Keeran Slade - Mon, 10/12/2012 - 16:28

@Niall Tracey. With all due respect, the OU courses I have done in the past have always had all online content downloadable on PDF/ multimedia files for offline viewing. I have made good use of this to study offline with my laptop/ ipad while travelling in the past.

Having this available on mobile devices as an app now is fantastic news! If you were able to access student home even better.

Rosanella D - Mon, 10/12/2012 - 17:07

I welcome the OU entering the digital age in full swing.

  Reading paper books is very nice (don't you love the feel of paper :) ,  the colourful pictures, being able to annotate by hand)  and good for my eyes, but the truth is that an e-reader is very light and I have a shelf full of books all stored in my small Kobo that I can carry around in my handbag on my bus journeys.

 If I'm not mistaken all the readers have their PC compatible e-readers. I have a Kobo reader and a small laptop running Windows 7 and I can read ePubs, as well as Kindle books, also on my laptop after installing their relative software downloaded from Kobobooks' and Amazon's website. I don't know about the Android e-reader application for the PC.

Dean De-Viell - Mon, 10/12/2012 - 16:38

 Hi Niall,

I'm struggling to see what the problem is with an app which will support (not replace) your existing study materials.

All the courses I have sat with the OU have included all the materials in print and on CD but were also available online, personally I always find it much more convenient to access them via the web rather than messing about with a CD.  Obviously other people have different situations such as your submariner example but a CD would work for anyone with a regular PC/laptop.  I found the pdf versions which I could load on my tablet particularly helpful when on the move.

I've only seen one course which axed the books and the reviews have been pretty awful, hopefully this will tell the OU all it needs about going down such a route.

Niall Tracey - Mon, 10/12/2012 - 17:14

If your courses still have print material, you're lucky. The OU stopped producing print material and CDs for the courses I was studying partway through my degree.

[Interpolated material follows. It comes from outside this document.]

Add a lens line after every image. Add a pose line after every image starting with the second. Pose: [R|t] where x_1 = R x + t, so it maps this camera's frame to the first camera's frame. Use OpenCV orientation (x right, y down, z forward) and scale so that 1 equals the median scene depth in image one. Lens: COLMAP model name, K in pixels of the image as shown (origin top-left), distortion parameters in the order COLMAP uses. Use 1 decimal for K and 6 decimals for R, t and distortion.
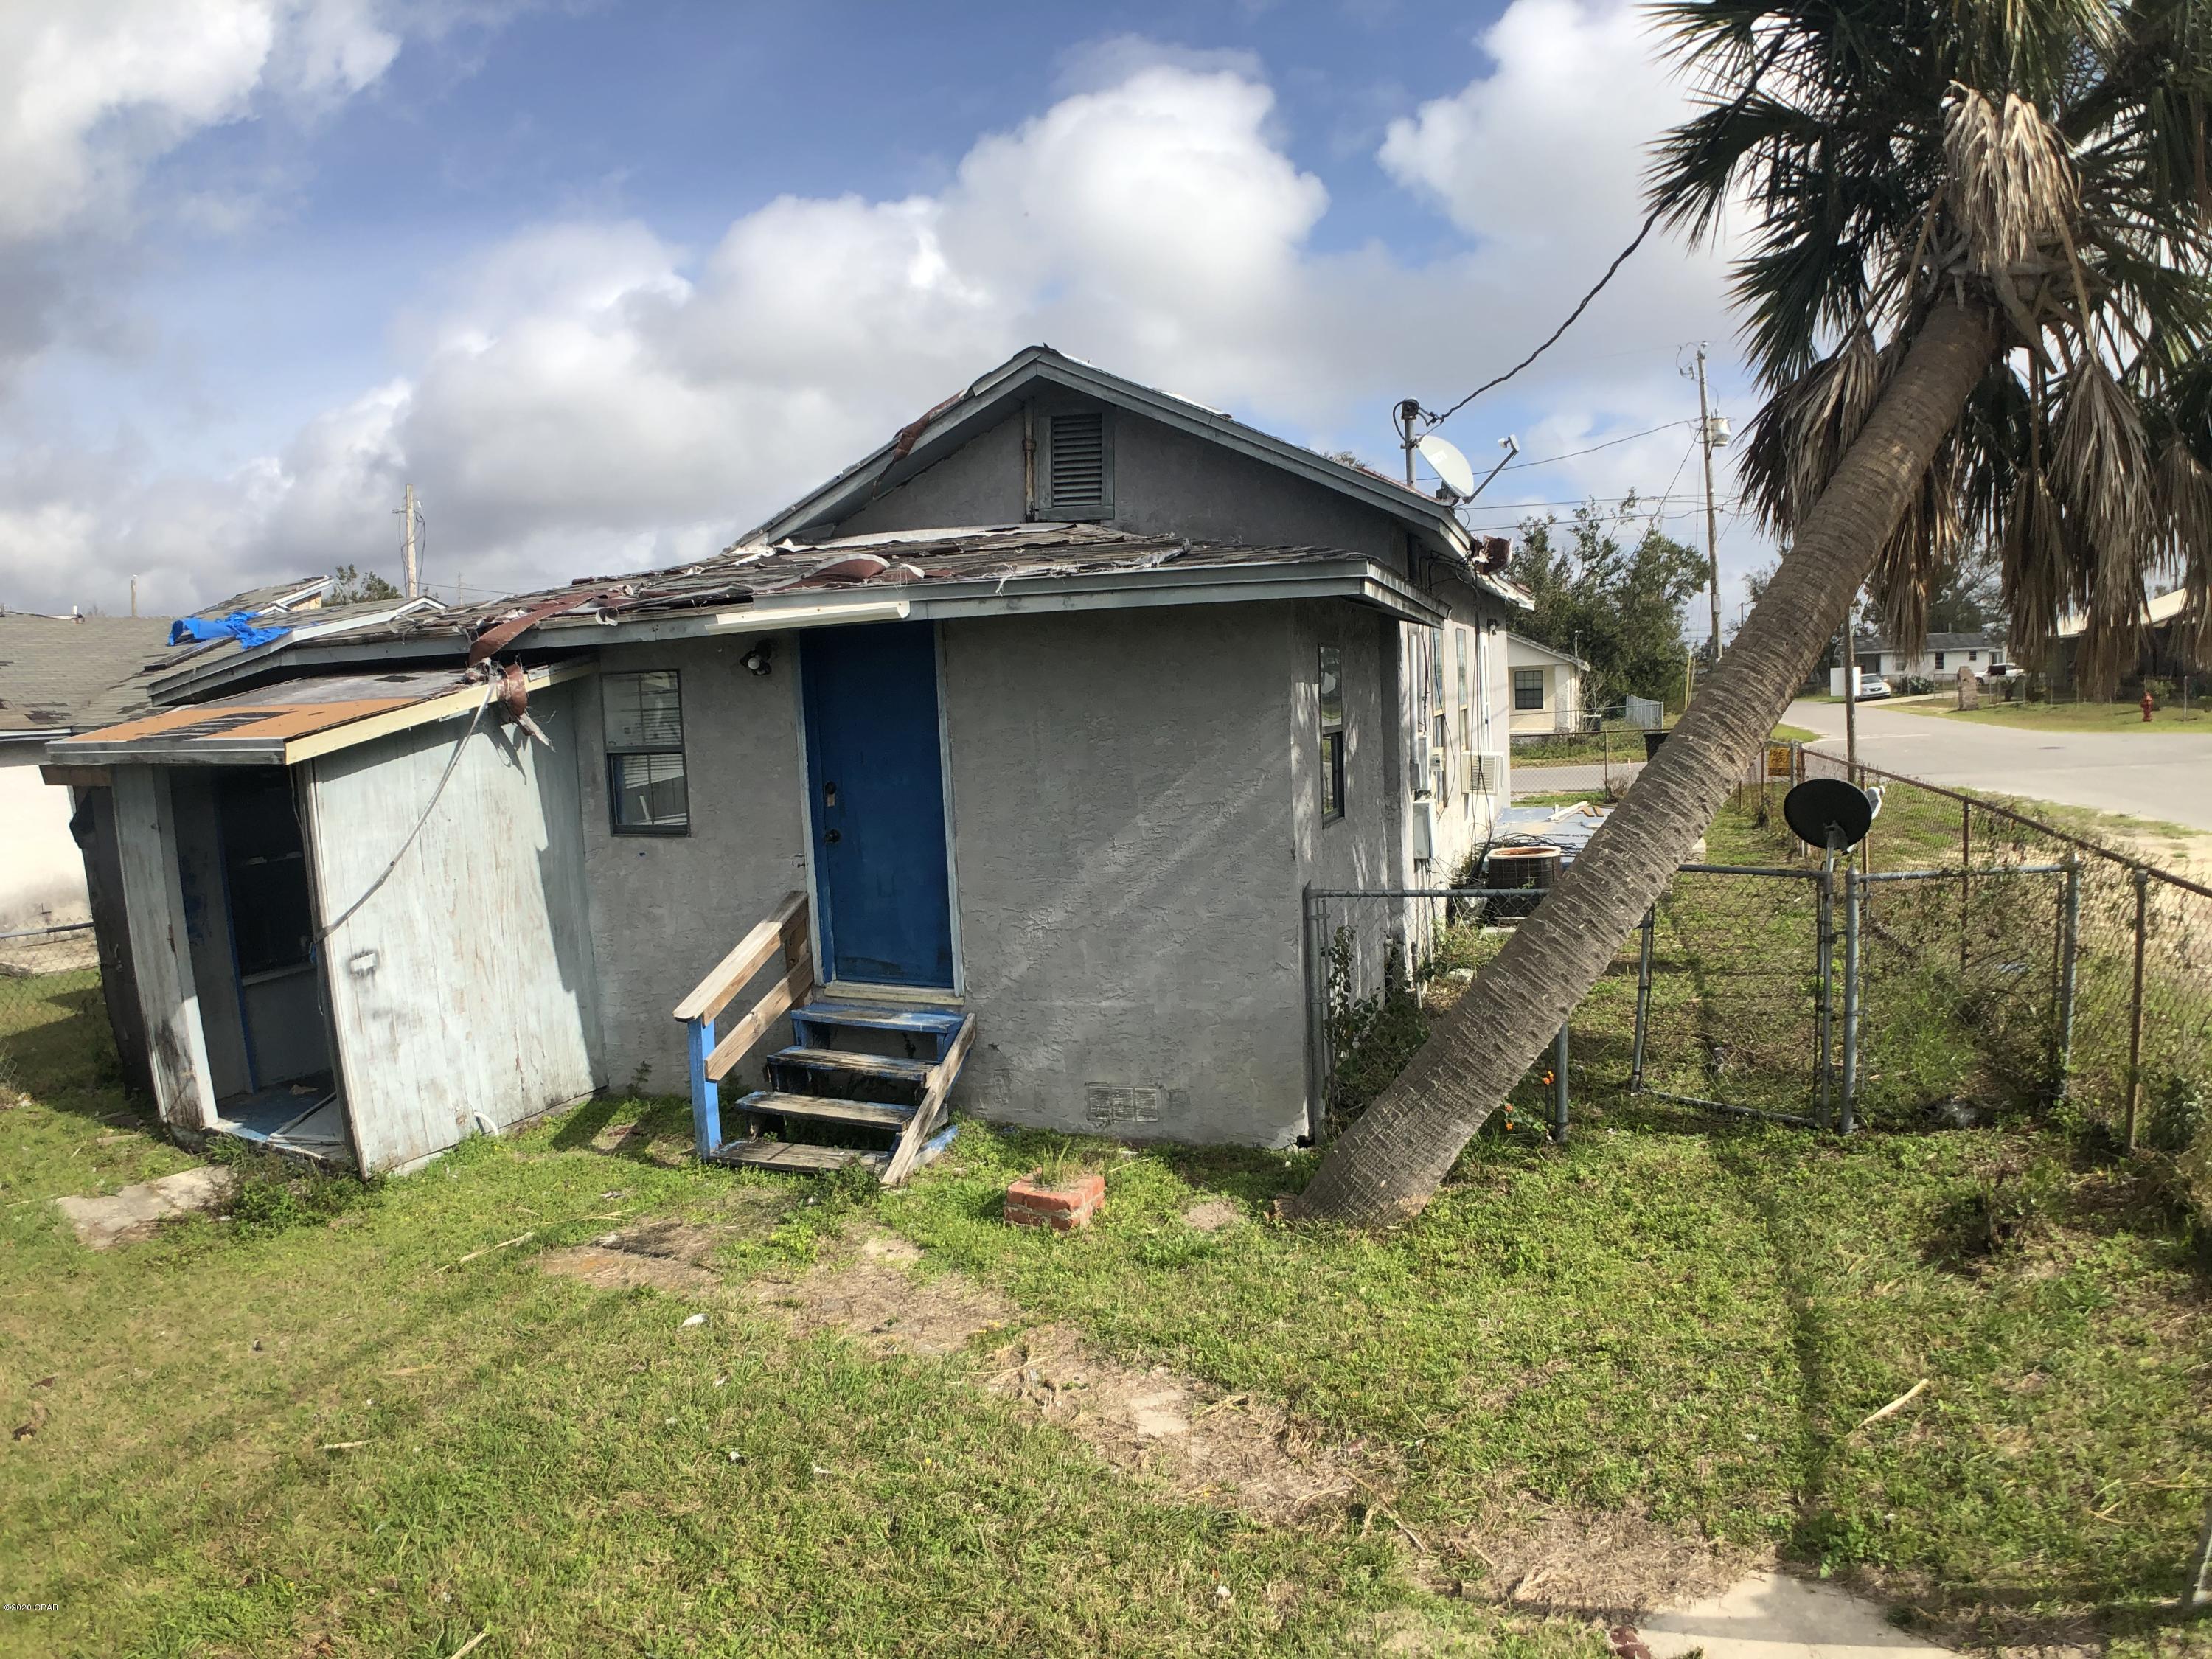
lens RADIAL K [[1412.0, 0, 1122.2], [0, 1412.0, 772.8], [0, 0, 1]] dist [-0.237775, 0.054761]
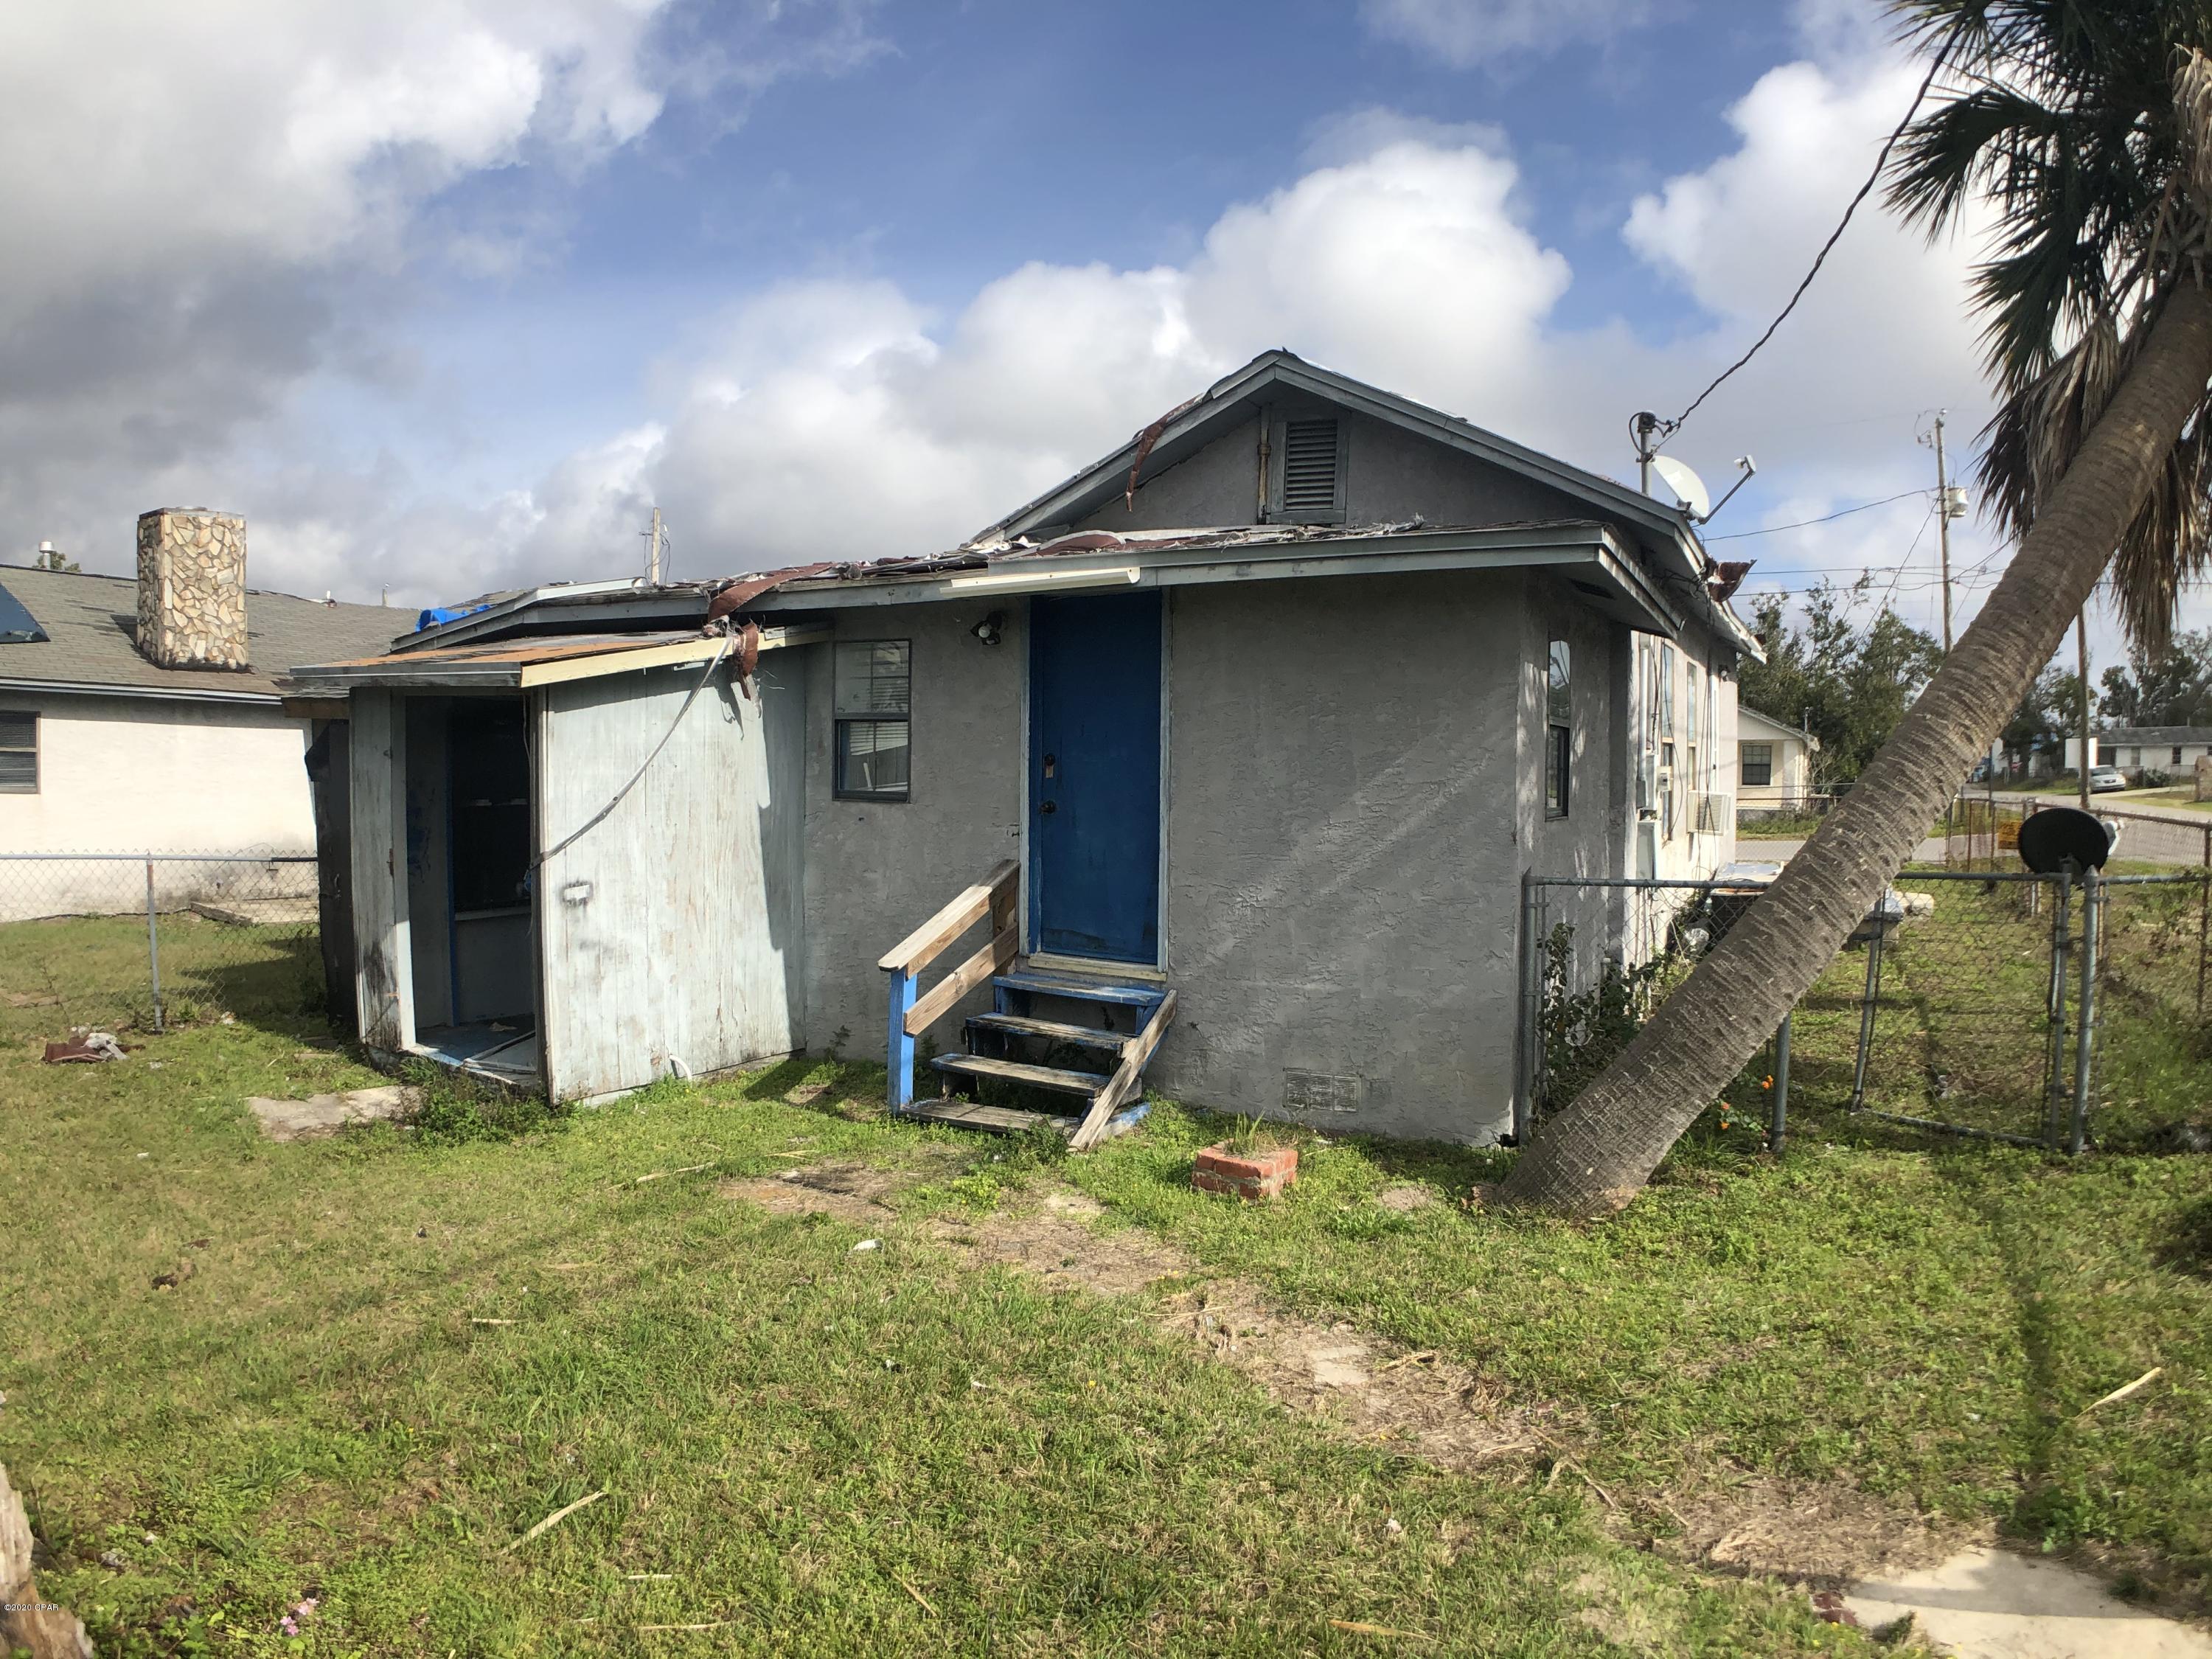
lens RADIAL K [[1401.5, 0, 1106.0], [0, 1401.5, 829.5], [0, 0, 1]] dist [-0.244746, 0.062296]
pose [[0.984395, 0.061000, -0.165060, -0.000712], [-0.068109, 0.996963, -0.037754, 0.108362], [0.162256, 0.048407, 0.985561, 0.018327]]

They didn't offer print or download versions, and although there was a "printable" version of the webpage, it was peppered with little boxes that indicated "interactive content" and the instruction to go to the website to do the task.

A lot of these interactive exercises were textboxes with no automated marking.  Some others were simple multiple-choice questions.  All of them would have been available in the book before it was discontinued, and therefore perfectly suitable for inclusion in the printable webpage... but the option simply wasn't there.

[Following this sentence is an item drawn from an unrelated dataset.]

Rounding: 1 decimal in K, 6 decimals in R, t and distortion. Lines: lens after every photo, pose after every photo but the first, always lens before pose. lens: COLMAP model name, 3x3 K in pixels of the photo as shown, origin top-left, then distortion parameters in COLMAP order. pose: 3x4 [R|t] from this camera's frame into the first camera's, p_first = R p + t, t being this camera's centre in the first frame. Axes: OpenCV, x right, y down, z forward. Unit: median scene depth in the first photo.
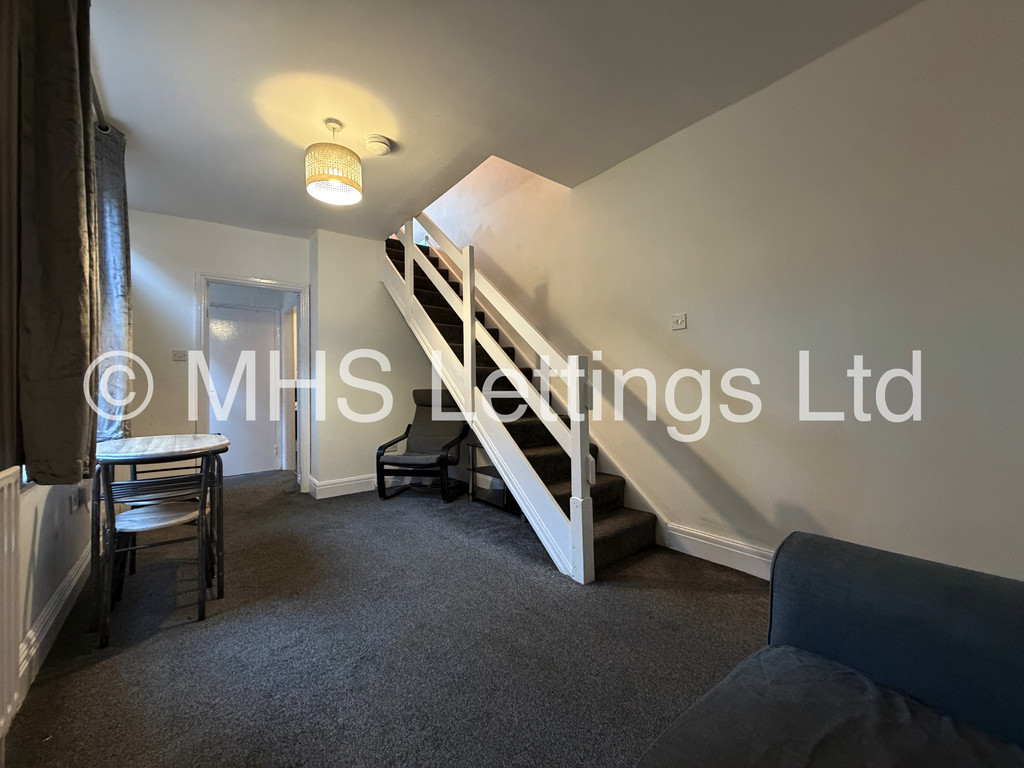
lens RADIAL K [[406.6, 0, 511.4], [0, 406.6, 386.5], [0, 0, 1]] dist [0.001630, 0.000343]
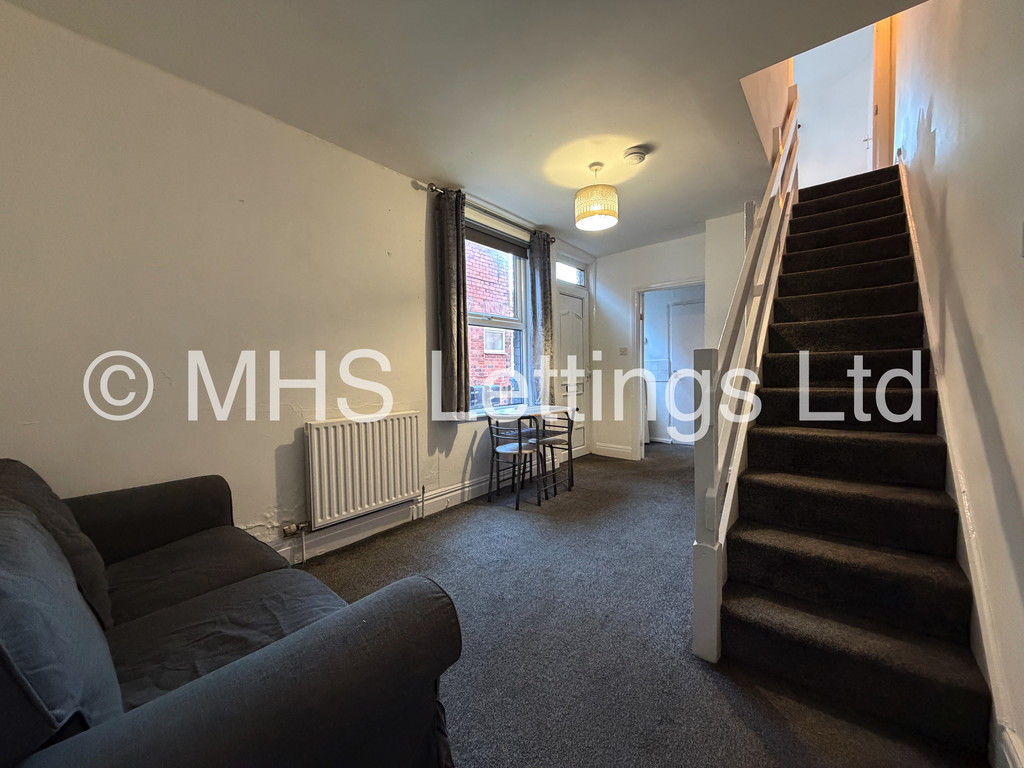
lens RADIAL K [[406.6, 0, 502.5], [0, 406.6, 385.7], [0, 0, 1]] dist [0.001630, 0.000343]
pose [[0.186399, 0.034065, -0.981883, 0.877458], [0.019723, 0.999068, 0.038405, -0.035648], [0.982276, -0.026524, 0.185553, 0.572566]]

I offered to compile an offline version by hand, but the course organisers refused the offer citing two reasons.  The first, understandably, was copyright concerns, even though I was only intending to upload it to the closed student forum.  The second reason was that they wanted to be able to change the material during the year if errors were found.  Well, errors were found, but nothing was done about it as the system was set up to be updated once a year only and IT would have charged the course more money to change it mid-year.

Personally, I find it unacceptable that the course team wasn't given adequate training to update their own materials themselves.

The end result was that none of the promised benefits of technology materials, and all of the promised benefits of the old paper-based courses vanished.

It was for these online courses that I got my worst marks, because my old habits of studying on trains, in the park at lunchtime, or halfway up a hillside on a sunny day were taken away from me.

And speaking of outside on a sunny day, I notice that there's no mention of ebook readers with sunlight readable screens in the article....

David Williams - Mon, 10/12/2012 - 17:44

This is brilliant especially for me as I have Ipads smart phones etc I will now have no excuse not to be studying!

Treasa Lynch - Mon, 10/12/2012 - 21:30

Really happy to see this. Can we get a press release as soon as the applications are available on the relevant stores?

 

Thanks. 

Toni Chapman - Tue, 11/12/2012 - 00:23

 I can't wait to try it out! Very excited about this.